Radical Acceptance

For most of my life I’ve thought I was broken. Something was off, and not quite right, and somehow I just didn’t meet the expectations of anyone around me.

I remember as a toddler, crying to my mom, “I’m trying, Mommy. I’m really trying. I try SO HARD to be good.” Of course she showed me compassion. And unconditional love. I didn’t doubt that I was loved.

And still, somehow, the adults around me let me know (with and without words) that I just wasn’t getting it. I was (sometimes) loved in spite of my (many, many) flaws.

I wonder how much these deep feelings of shame were first rooted in the Catholic iconography nailed to my bedroom wall — white Jesus, wearing a crown of thorns, tiny drops of blood on his forehead. His eyes were on me all the time. I tried to be as perfect, pure, as holy as a three year old could. But obviously I was broken, because no matter how hard I tried, I could not meet the standards held communicated by his terrifying stare.

Jesus was problematic for me, always staring, always upholding the ideals of perfection, but God was something else all together.

God was expansive, and vast, and beautiful, and mysterious. God was above me and around me and could hear my toddler voice as I lay on my bed and sang to the ceiling. God could hear me and, I just knew, thought my tiny voice was beautiful. Nothing about me doubted that I was loved, unconditionally.

No conditions. Just as me.

But as I grew, the world seemed to show me, over and over again, that my concept of God didn’t jibe with what anyone else believed. The warm, nurturing God of my bedroom seemed to have such a small seat at the table in Vacation Bible School, in the confession booth, and even at the Bible camp I attended as a teen. Whenever I connected with people “of faith,” there always seemed to be an agenda. Be better. Do better. Don’t listen to your body. Guard your heart and mind, because you are not to be trusted.

And yet.
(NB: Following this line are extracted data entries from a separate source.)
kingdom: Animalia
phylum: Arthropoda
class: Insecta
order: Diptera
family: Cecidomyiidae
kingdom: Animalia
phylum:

When I thought back over my lifetime, the most impactful spiritual experiences I had encountered were usually away from other people and their conflicting ideas, away from any reminders of efficiency or productivity, away from the trappings of this fast-paced, panicky, patriarchal religion.
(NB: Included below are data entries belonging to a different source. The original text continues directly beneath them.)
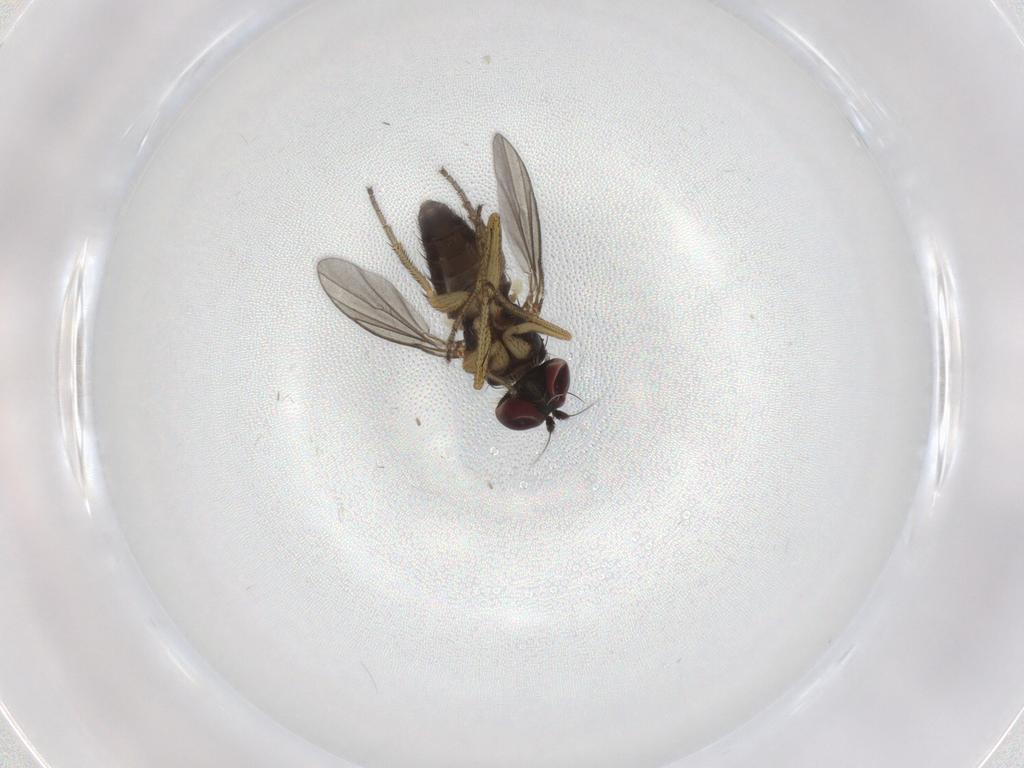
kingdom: Animalia
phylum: Arthropoda
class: Insecta
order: Diptera
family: Dolichopodidae
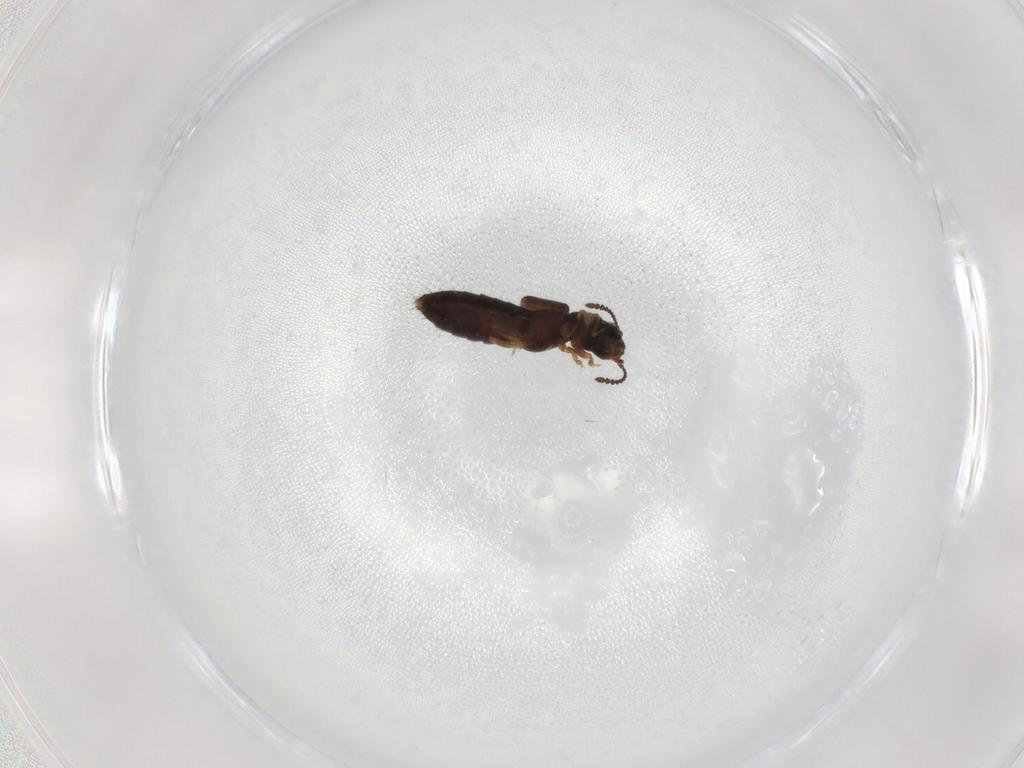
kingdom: Animalia
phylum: Arthropoda
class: Insecta
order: Coleoptera
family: Staphylinidae
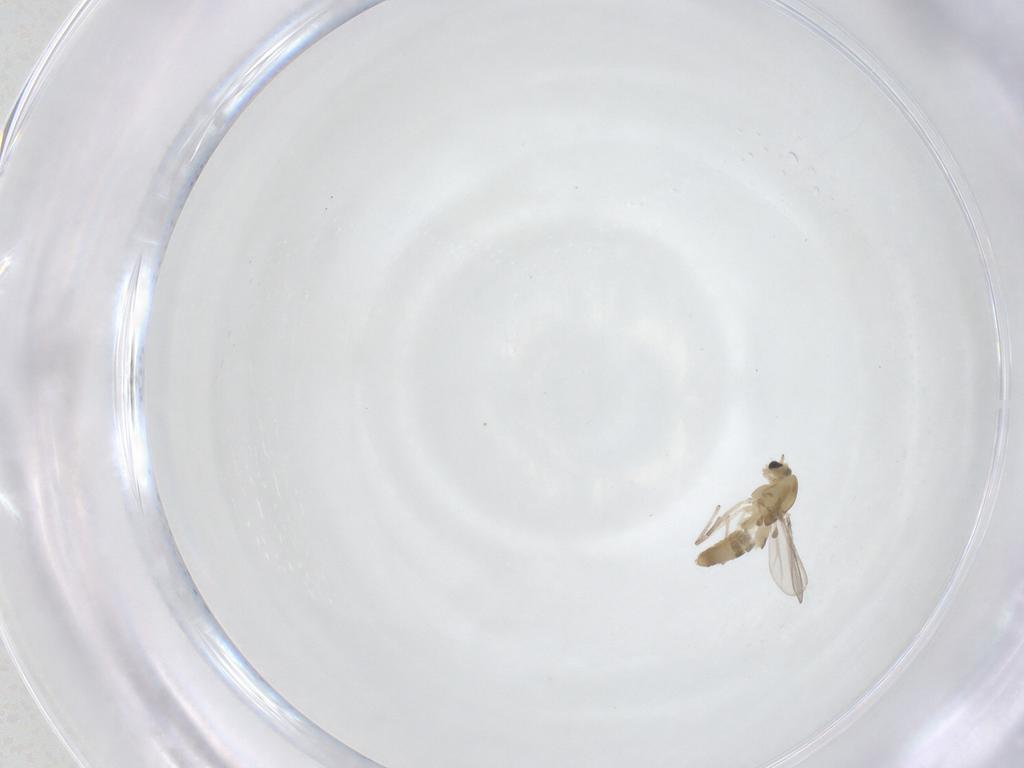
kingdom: Animalia
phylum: Arthropoda
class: Insecta
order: Diptera
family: Chironomidae
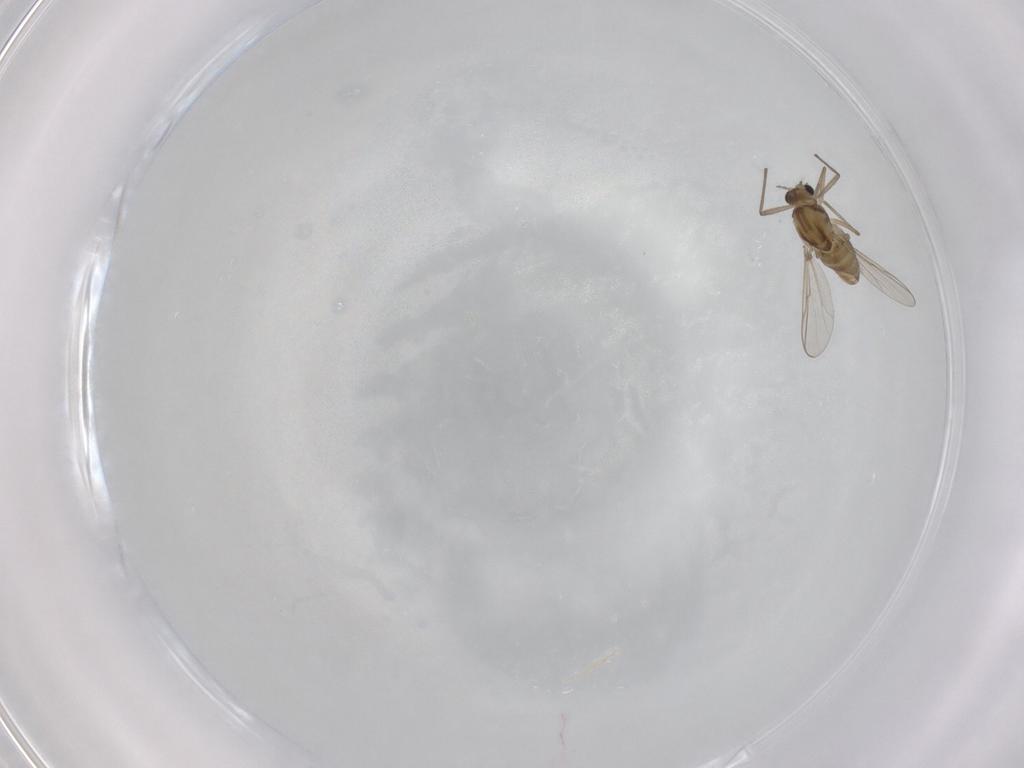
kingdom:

Outside, under the trees, with sunlight dappling the ground and warming my skin. Climbing over rocks on the shoreline and watching the water ripple into the sky. Alone, and not ever alone. Warm like sunshine and deep pressure like a bear hug and prickles up my spine like there was electric magic in the air.

This is how I’ve known God is real and with me and safe and to be trusted. This is how I’ve known moments of feeling loved fully, wholly, because of and not in spite of.

Yet, I still felt so broken around other humans. Lazy, selfish, unproductive, inefficient. Compared to the other bright and shiny people in my life, I was wrong. I was wasted potential. I was a stay at home mom with an English degree and nothing to show for it.

I was anxious. Depressed. Mad at the powers that be. Could so many people be right that God was sitting in judgment of all my many flaws? That my responsibility to God, and to my family, was to be better?

I knew, knew, knew that the prosperity gospel was a sham, but what could I do with the reality that some people just seemed to live shiny, happy, perfect lives? Had I been forgotten? Had I been wrong about God, all this time?

Then I learned what an undiagnosed neurodivergent woman could look like. Cluttered houses, unfinished projects, deep regret about lifelong dreams left unfulfilled. I read about young girls who had been dreamy and quiet, chasing perfection and social acceptance. Quiet, anxious, uncertain. Feeling like they could never get it right. Feeling like something was broken.

I learned about masking, about figuring out social rules early and trying my best to skate by, unnoticed. And it occurred to me: what if this is just how I’m made? What if that same girl who sang to her ceiling, who walked through the woods and felt her skin electrified by holy presence, what if she was, actually, made in the image of God? All of her? Quirks and all?

What if, all this time, the compassionate, nurturing, unconditionally loving God I met with in the stillness was like a mother to me? What if she/he/they were beyond all that I’ve been taught by Western society?

What if God had been with me and for me and in me this whole time?

Maybe accepting who I am, with all my limitations, could lead me closer to living with integrity. To communing with God. To living a life on fire.

Radical acceptance. It’s changed me from the inside out. At the same time, it’s taken me back to what I always knew in my soul as a child: I am loved, and I am not broken. No matter what society might teach us.

Different is not broken. Divergent is not wrong. If you don’t fit in to the mold, maybe the system is broken, not you.